Most bands might take pains to avoid having their new record described as "something my dad would like." But when it comes to L.A.'s own Dawes, who play a homecoming show Saturday at the Orpheum, they totally dig it.

"I guess we do draw kind of an older crowd," drummer Griffin Goldsmith told us en route to a gig in Portland. "We had a dude tell us that this was the kind of record he could listen to with his dad. I thought that was cool because not only was this young dude enjoying it, but so could a generation or two above him. It's cool to realize that a lot of people listening to our band are the same people who are listening to Robbie."

That's Robbie, as in legendary guitarist/songwriter Robbie Robertson of The Band, for whom Dawes served as the backing combo during several gigs this year.

"That was pretty surreal. I'm still trying to wrap my head around it. It couldn't be more important to us, not just as an experience playing with a legendary artist, but one who happens to be a hugely influential musician on us as a band," Goldsmith said.

The quartet--comprised of Goldsmith, his brother, singer/songwriter Taylor, bassist Wylie Gelber and keyboardist Tay Strathairn--have been rubbing musical elbows with rock n' roll greats (Jackson Browne and Benmont Trench of The Heartbreakers, to name a few) for a couple years now, and it shows on their sophomore effort "Nothing Is Wrong," which dropped this month on Dave Matthews' ATO Records.

Still true to the Laurel Canyon-folk roots that drew comparisons to C.C.R. and Crosby, Stills, Nash and Young on their aptly-titled 2009 debut "North Hills," "Nothing Is Wrong" has the tightness, maturity and confidence of both a tour-seasoned band and of the young men who've grown wiser from the travel.

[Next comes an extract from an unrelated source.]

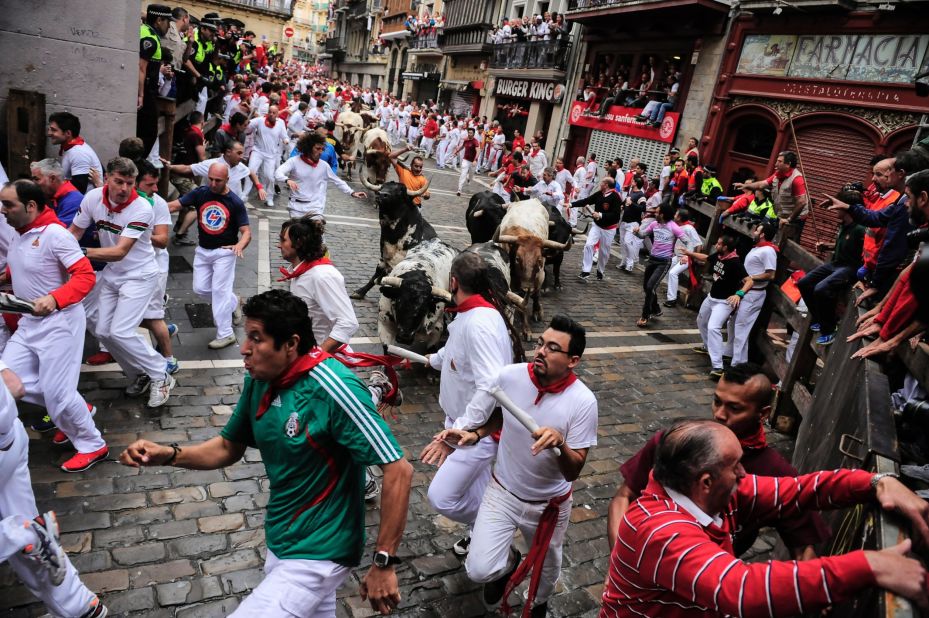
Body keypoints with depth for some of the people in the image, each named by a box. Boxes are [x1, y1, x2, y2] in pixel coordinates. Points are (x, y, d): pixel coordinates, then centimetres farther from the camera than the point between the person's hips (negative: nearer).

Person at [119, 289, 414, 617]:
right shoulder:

In contrast to "North Hills," the new record was written and arranged on tour and recorded with producer Jonathan Wilson in between stings of heavy touring.

"[That made] going into record easier and more about capturing our live energy. Jonathan's a really organic, hands-off dude--I would play something, he would layer it. There was a focus on getting the purest sound possible," Goldsmith said.

So how did a record born from the road impact the band's revered "classic El Lay" sound? "I think being an L.A. band is something that was tagged onto the band, it's not something we've been conscious of," Goldsmith admitted. "L.A. in its own way has affected us as musicians, and Taylor as a songwriter, but if that community of musicians existed elsewhere I think we'd still be in the spot we're at now."

Interesting, then, that that distinctly L.A. brand of weary sunset melancholy is clearer in Dawes' sound than ever. Maybe that's because you only really feel Los Angeles once you've left it:

On the standout "Time Spent in Los Angeles," Taylor croons about a love-struck encounter with a fellow Angeleno in Tennessee: "You got that special kind of sadness/You got that tragic set of charms/That only comes from time spent in Los Angeles/Makes me wanna wrap you in my arms."

But this ain't another cliché about another oh-so-sad-and-jaded L.A. girl; it's a song about a struggle to define what it means to come from a city with an ever-changing face--a song that's as much a love letter to L.A. as it as a lament, and that refreshingly just gets that relationship right: "I used to think someone would love me/For the places I have been/But now I know what I've been missing/And I'm going home to make it mine."

Dawes comes home with Brett Dennen this Saturday at 8 p.m. at the Orpheum Theater.